Migration from per-request feedback systems
If you’re migrating from a per-request feedback system (Helicone, LangSmith, PromptLayer), the translation is straightforward: instead of rating each individual response, rate the end-to-end conversation. One NPS score per session covers every routing decision in that session — multi-turn, tool calls, chained reasoning. You can continue capturing per-request data in parallel for debugging, but the routing engine consumes session-level signal for optimization. Existing per-request ratings can be migrated by aggregating them under each session_id; the first one you POST under a session_id wins.
Availability
Feedback collection is available on all plans. Feedback-driven routing (Smart Cost Routing and Smart Selector integration) is available on the Pro plan.
Continuous Evaluation
Even when end-user feedback is thin, the routing engine keeps its per-(subject, complexity) Model Ranking fresh via a nightly continuous-evaluation pass. A Coolify cron job (continuous-eval, daily at 04:00 UTC) samples up to 50 recent (request, response) pairs from each of the 18 buckets (6 subjects × 3 complexities) and asks an LLM-as-judge to grade each response on a 0–100 scale. Scores are written to the continuous_eval_scores table and rolled into continuous_eval_latest for keyed lookups.

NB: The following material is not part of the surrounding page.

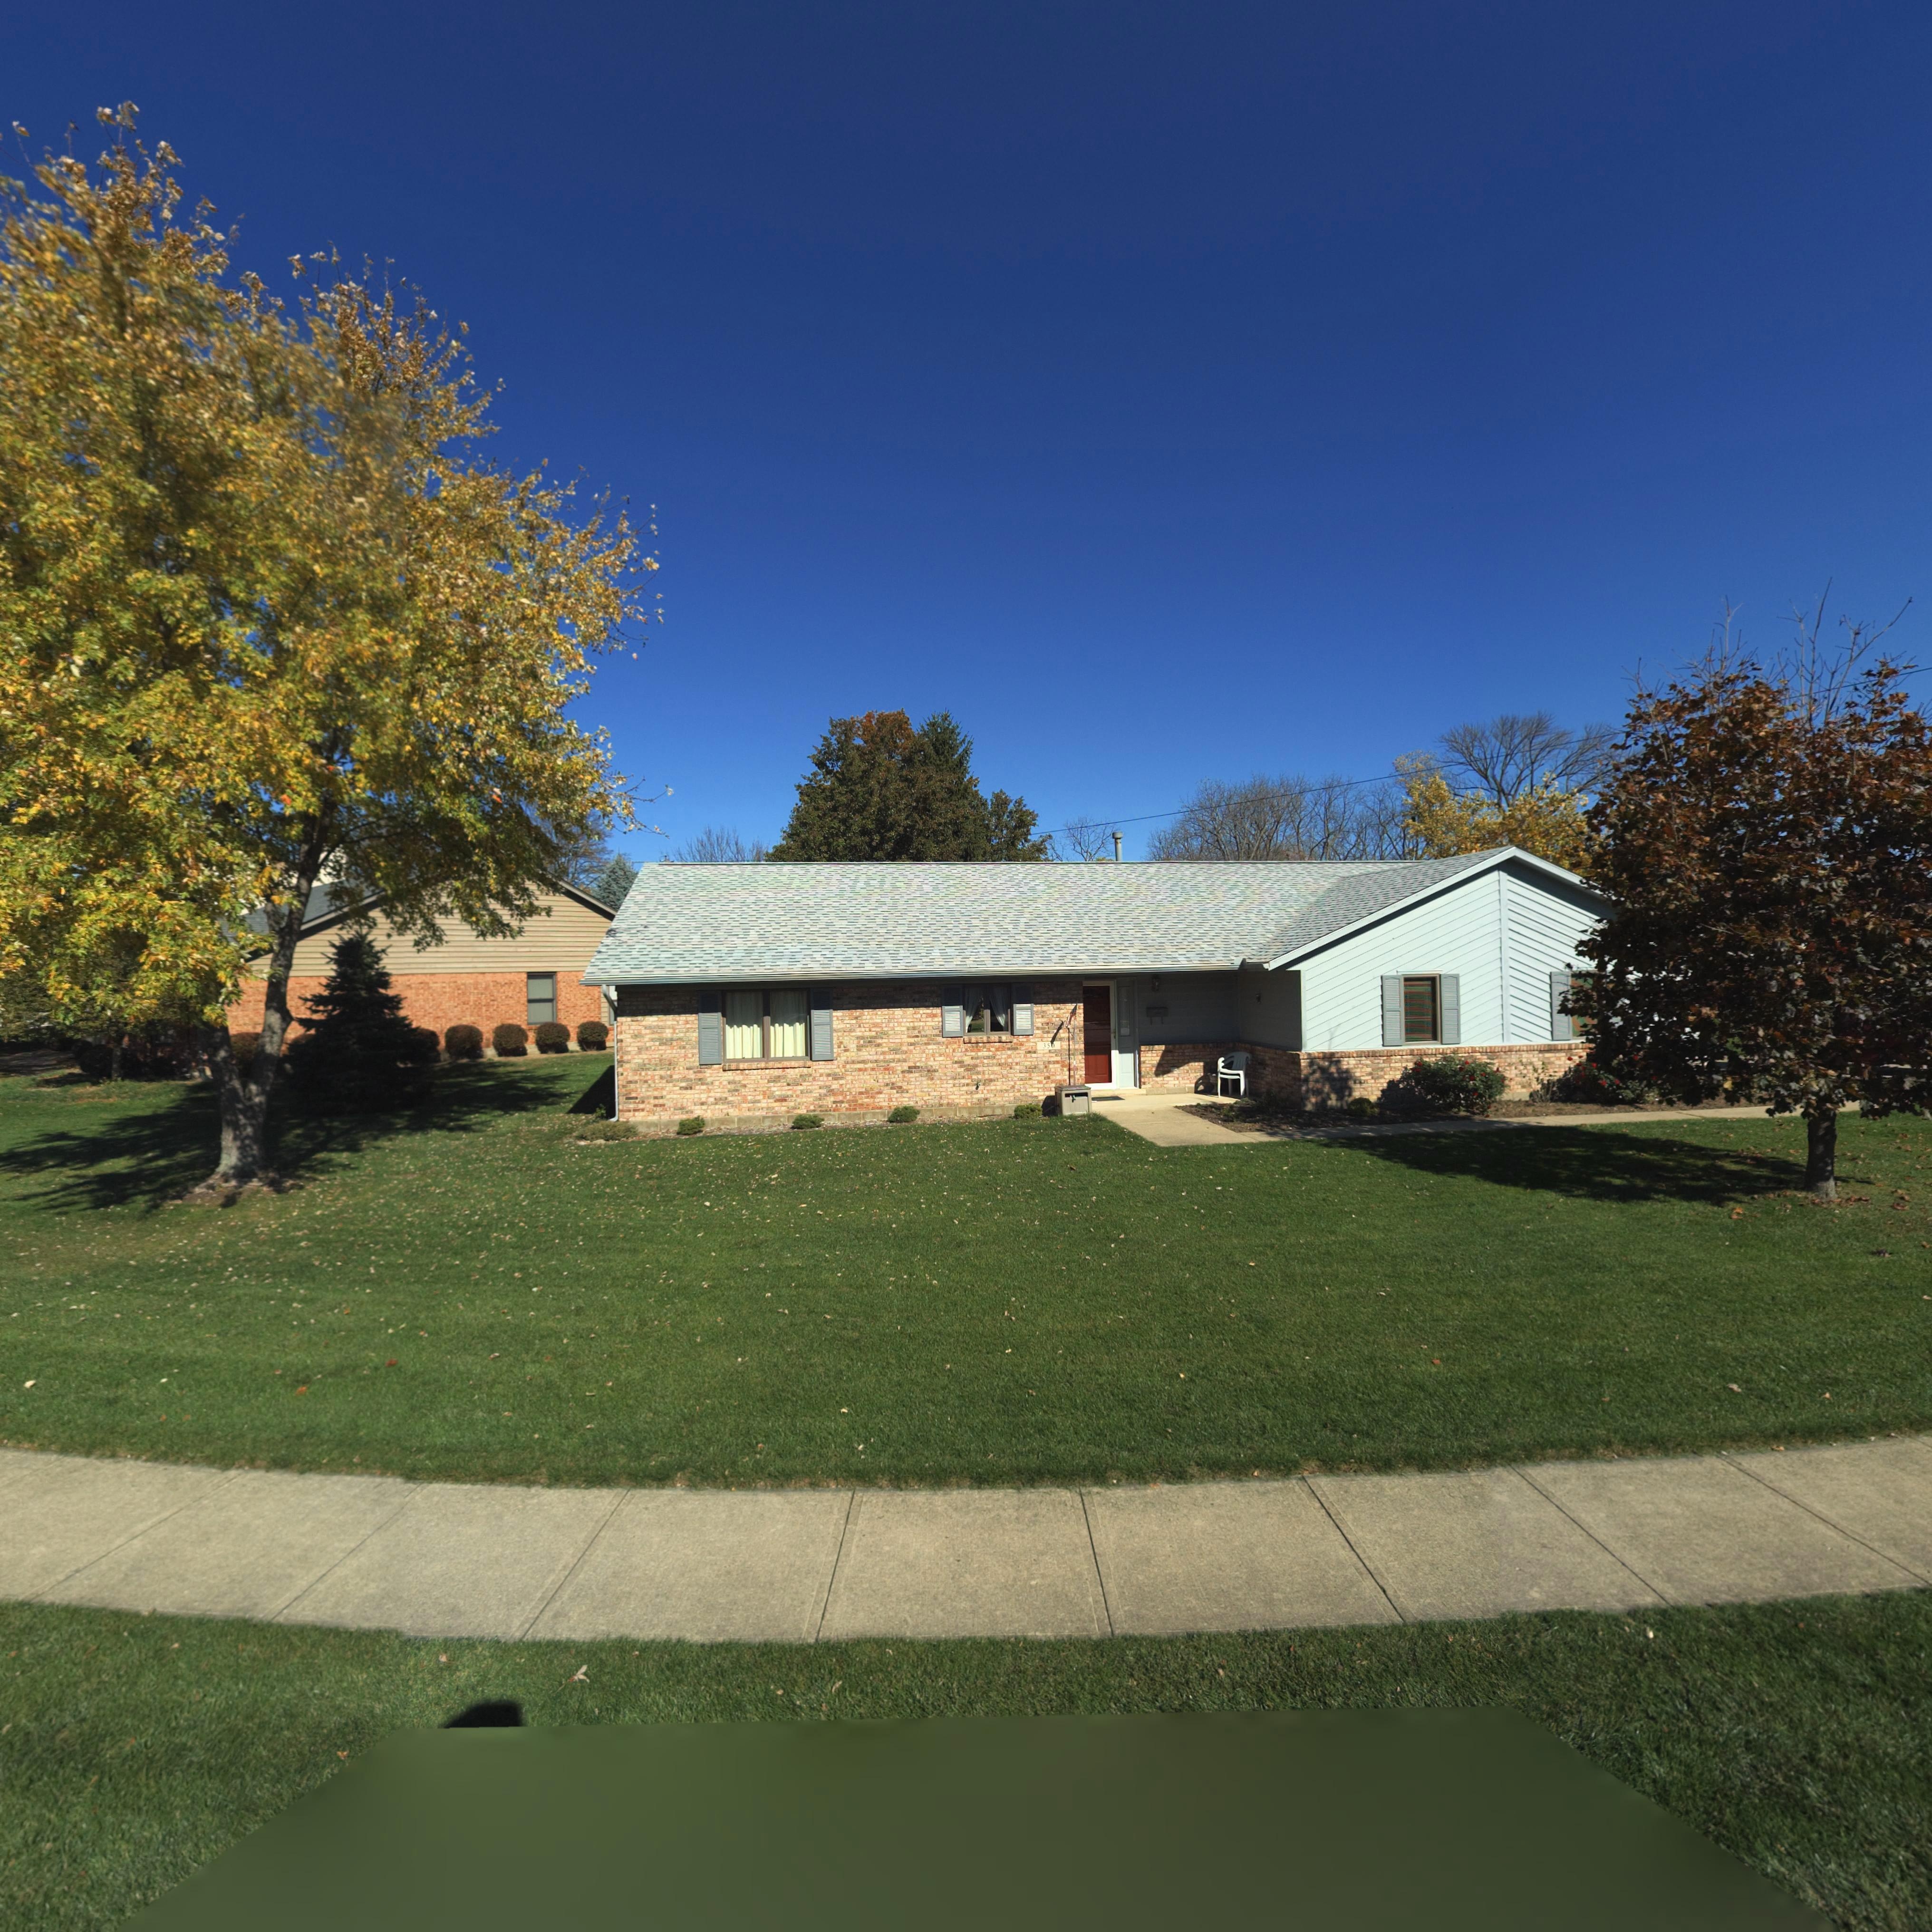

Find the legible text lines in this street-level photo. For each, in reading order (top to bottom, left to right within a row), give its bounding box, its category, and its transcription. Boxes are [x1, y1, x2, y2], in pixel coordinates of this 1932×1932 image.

[1043, 1042, 1055, 1049] StreetNumber: 350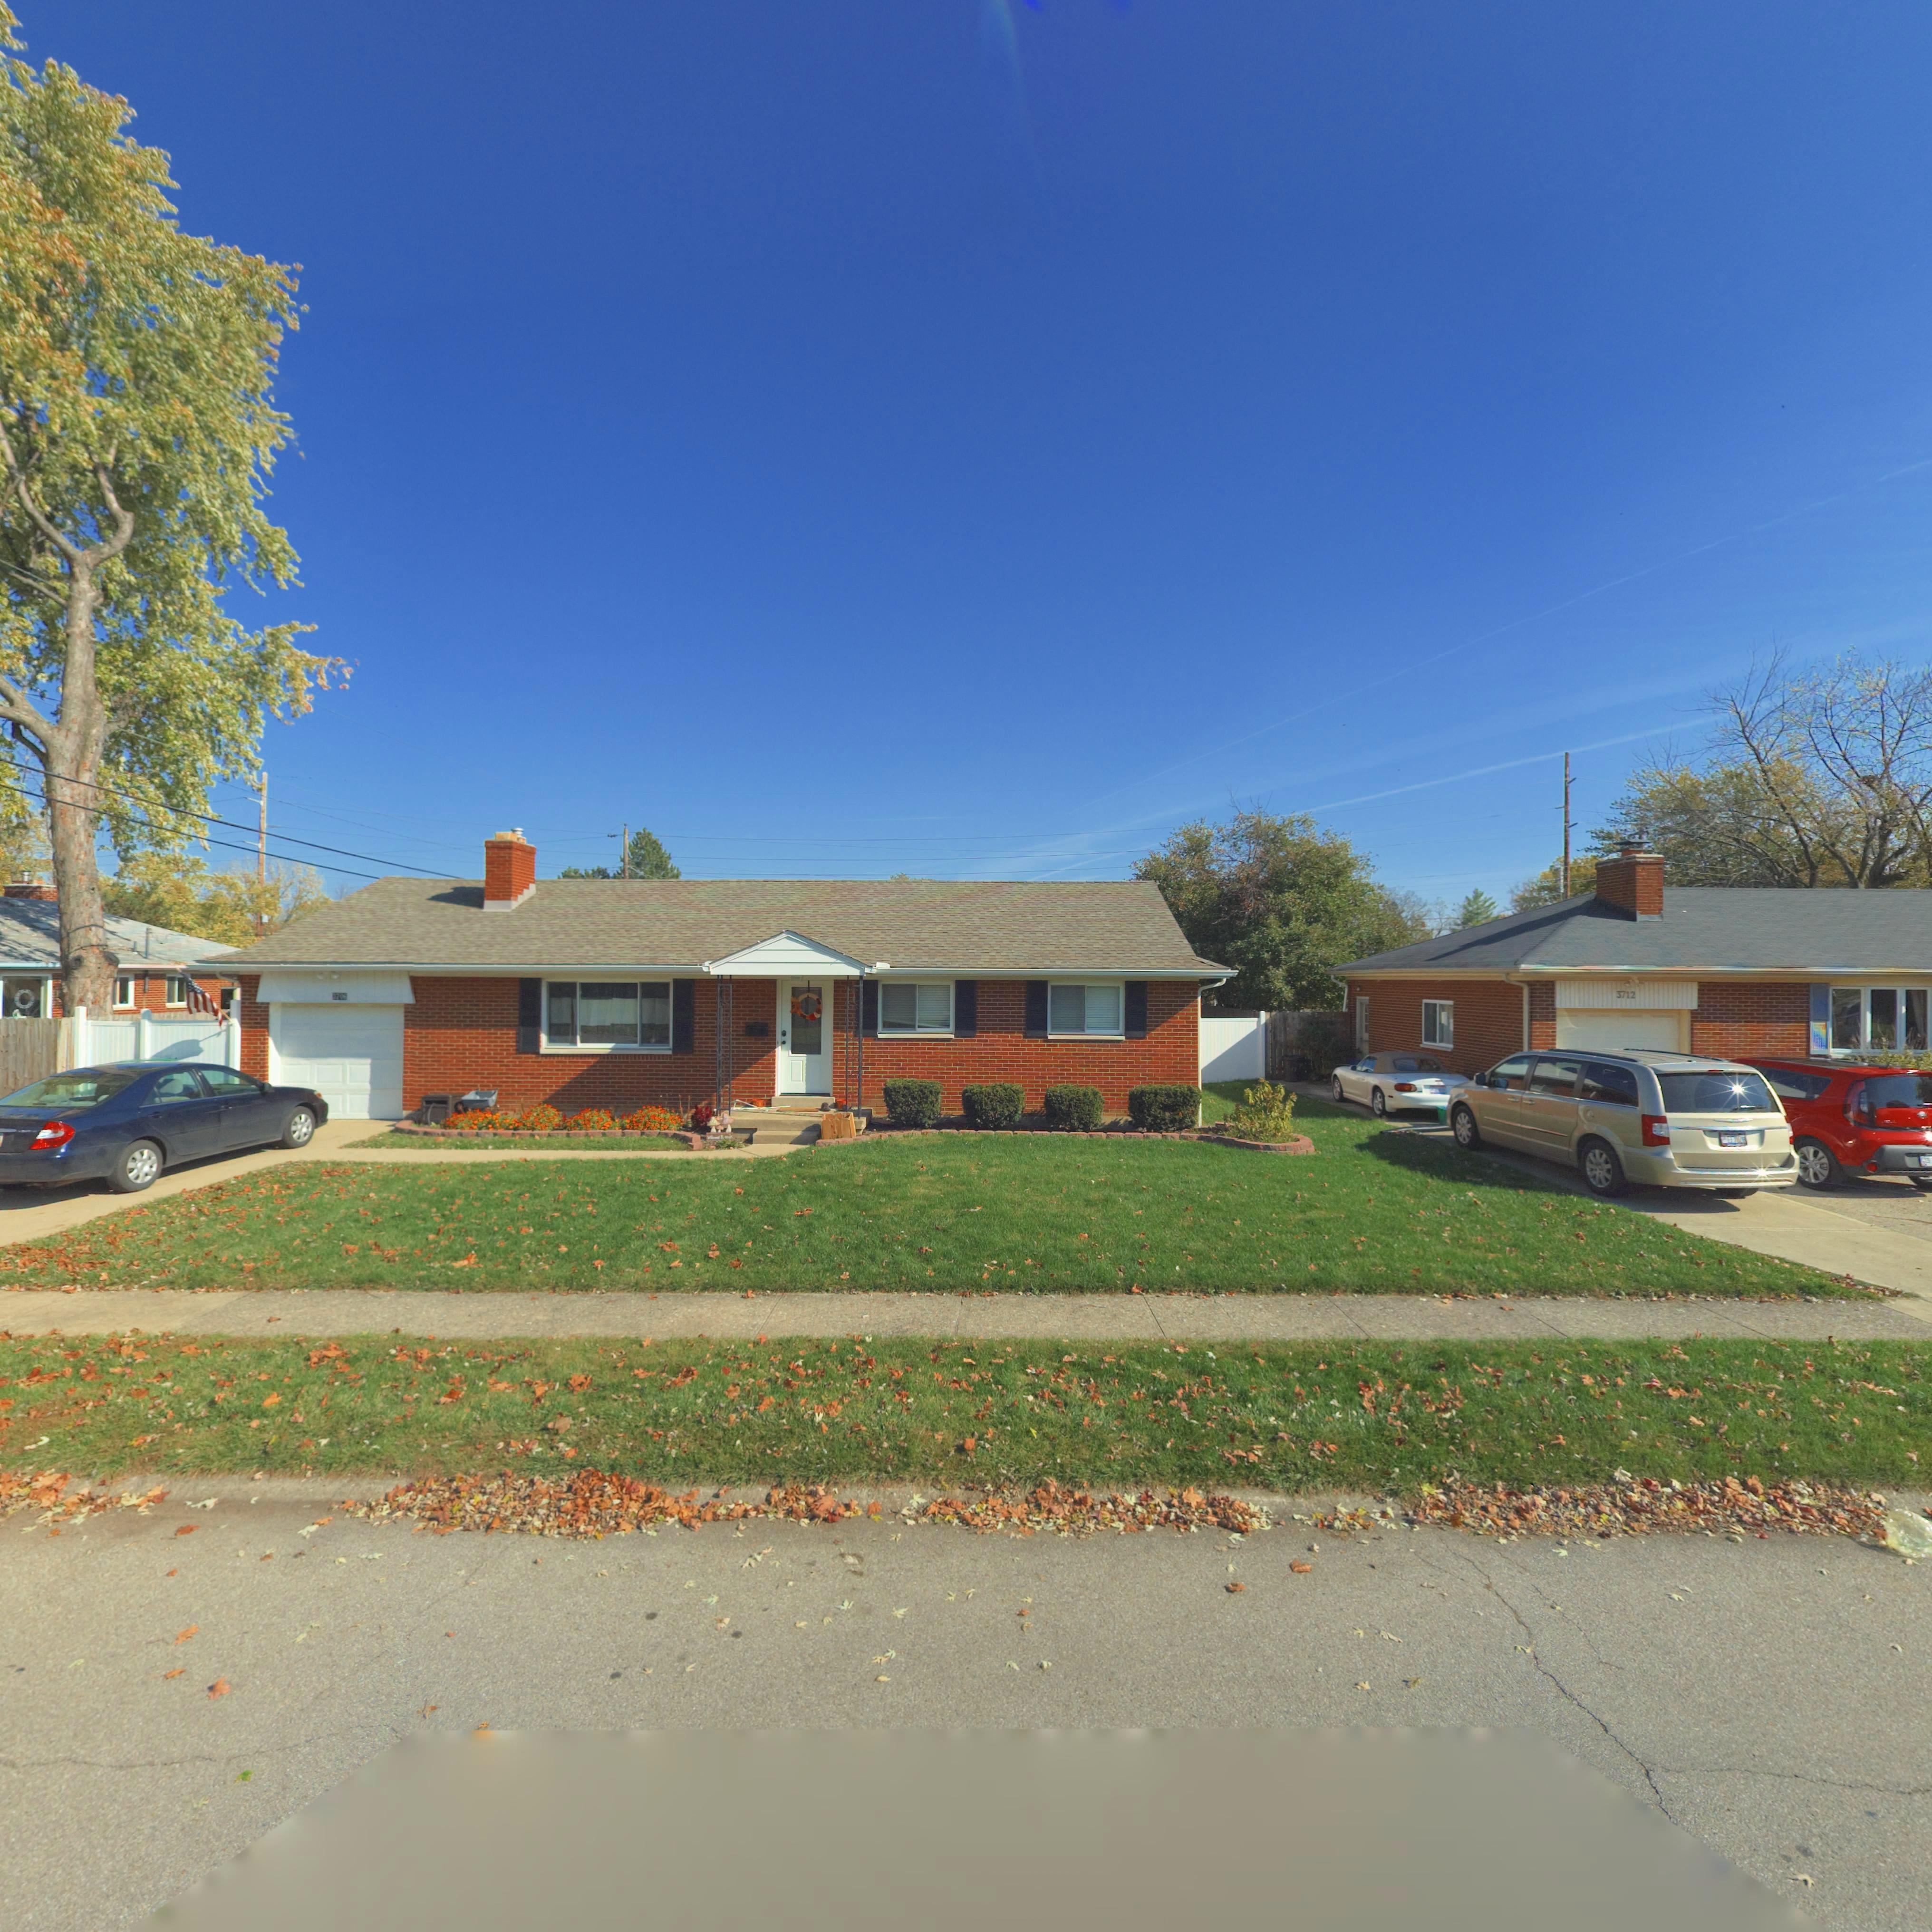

The dashboard ranking query blends the continuous-eval score with user feedback at read time:
final_score = (1 − CONTINUOUS_EVAL_WEIGHT) × user_feedback_score + CONTINUOUS_EVAL_WEIGHT × continuous_eval_scoreThe default weight is 0.3 (30% continuous-eval, 70% user feedback). When only one side is present the final score falls back to whichever exists; when neither exists the ranker falls back to the benchmark prior.
Only requests from organisations that have shares_to_shared_pool = true are sampled, matching the privacy boundary used by the Shared Intelligence Pool. The judge model is configurable via CONTINUOUS_EVAL_JUDGE_MODEL (default meta-llama/Llama-3.3-70B-Instruct-Turbo via Together API).
The admin dashboard (/admin/continuous-eval) showing run history and per-bucket score trends is planned for v3.5 — this release ships the scoring pipeline only.